This topic describes the partitioning feature of OceanBase Database.
Partitioning feature
OceanBase Database can divide the data of a table into different blocks based on specific rules. Data in the same block is stored together in physical storage. This division of blocks is called partitioning. Each block is called a partition. In Oracle mode, a single table can have up to 65,536 partitions.
The following figure shows a table divided into five partitions distributed across two servers:

Each partition in the partitioned table can be further divided into multiple partitions based on specific rules. This type of table is called a subpartitioned table.
In each row of a table, a set of columns is used to determine which partition the row belongs to. This set of columns is called a partitioning key. A partitioning key must be a subset of the primary key. An expression that uses the partitioning key to determine which partition a row belongs to is called a partitioning expression.
Partitioning types
OceanBase Database supports the following partitioning types in Oracle mode:
RANGE partitioning
LIST partitioning
HASH partitioning
Composite partitioning
RANGE partitioning
RANGE partitioning maps data to partitions based on the partitioning key value ranges defined for each partition during table creation. It is a common partitioning type often used with date types. For example, you can partition a business log table by day, week, or month.
The partitioning key for RANGE partitioning consists of one or more columns. The partitioning key must be a column name and cannot be an expression. It supports numeric, string, and time types (excluding TIMESTAMP WITH TIME ZONE and TIMESTAMP WITH LOCAL TIME ZONE), INTERVAL, and RAW types. It does not support BLOB and CLOB types.
LIST partitioning
LIST partitioning allows you to explicitly control how rows are mapped to partitions by specifying a list of discrete values for the partitioning key of each partition. This is different from RANGE and HASH partitioning. The advantage of LIST partitioning is that it allows you to easily partition unordered or unrelated data sets.
The partitioning key for LIST partitioning consists of one or more columns. The partitioning key must be a column name and cannot be an expression. It supports numeric, string, and time types (excluding TIMESTAMP WITH TIME ZONE and TIMESTAMP WITH LOCAL TIME ZONE), INTERVAL, and RAW types. It does not support BLOB and CLOB types.
HASH partitioning
HASH partitioning is suitable for scenarios where RANGE and LIST partitioning methods cannot be used. It is simple to implement and distributes records to different partitions based on the hash values of the partitioning key. HASH partitioning is a good choice in the following cases:
You cannot specify a list of partitioning key values for the data.

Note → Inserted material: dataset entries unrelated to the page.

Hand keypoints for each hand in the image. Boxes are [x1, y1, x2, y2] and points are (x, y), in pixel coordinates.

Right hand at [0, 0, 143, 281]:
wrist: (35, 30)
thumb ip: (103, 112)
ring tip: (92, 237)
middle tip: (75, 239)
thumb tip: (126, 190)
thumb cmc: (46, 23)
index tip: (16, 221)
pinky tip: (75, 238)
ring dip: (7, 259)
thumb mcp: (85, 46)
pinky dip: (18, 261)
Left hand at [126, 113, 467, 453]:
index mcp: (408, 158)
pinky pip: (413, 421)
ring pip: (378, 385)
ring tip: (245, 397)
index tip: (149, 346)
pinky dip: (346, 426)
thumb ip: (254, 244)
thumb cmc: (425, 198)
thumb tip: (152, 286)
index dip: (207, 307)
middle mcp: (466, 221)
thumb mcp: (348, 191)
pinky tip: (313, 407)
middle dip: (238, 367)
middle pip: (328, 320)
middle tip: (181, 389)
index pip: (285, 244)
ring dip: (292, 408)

The sizes of data in different ranges are very different and it is difficult to manually balance them.
RANGE partitioning causes the data to be clustered.
Performance features such as parallel DML, partition pruning, and partition-wise joins are important.

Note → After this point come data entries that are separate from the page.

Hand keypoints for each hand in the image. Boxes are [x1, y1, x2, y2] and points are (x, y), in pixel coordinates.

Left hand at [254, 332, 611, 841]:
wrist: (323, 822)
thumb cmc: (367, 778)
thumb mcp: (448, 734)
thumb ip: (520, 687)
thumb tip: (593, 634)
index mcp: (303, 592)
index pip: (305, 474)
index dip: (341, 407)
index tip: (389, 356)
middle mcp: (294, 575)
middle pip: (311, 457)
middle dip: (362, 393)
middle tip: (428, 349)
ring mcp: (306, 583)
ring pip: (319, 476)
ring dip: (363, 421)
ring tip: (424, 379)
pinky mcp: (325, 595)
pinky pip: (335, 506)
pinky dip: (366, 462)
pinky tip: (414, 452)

The partitioning key for HASH partitioning consists of one or more columns. The partitioning key must be a column name and cannot be an expression. It supports numeric, string, and time types (excluding TIMESTAMP WITH TIME ZONE and TIMESTAMP WITH LOCAL TIME ZONE), INTERVAL, and RAW types. It does not support BLOB and CLOB types.
Composite partitioning
Composite partitioning typically involves using one partitioning strategy at the partition level and another strategy at the subpartition level. It is suitable for large business tables. Composite partitioning allows you to combine the advantages of multiple partitioning strategies.
Partition naming rules
For LIST and RANGE partitioned tables, the partition names are specified during table creation and are therefore the names specified at that time.
For HASH partitioned tables, if no partition names are specified during table creation, the system generates the partition names based on a naming rule. This is typically represented by names such as p0, p1, ..., pn.
For subpartitioned tables that use templates, the naming rule for subpartitions is ($part_name)s($subpart_name). For non-template subpartitioned tables, the subpartition names are custom-defined.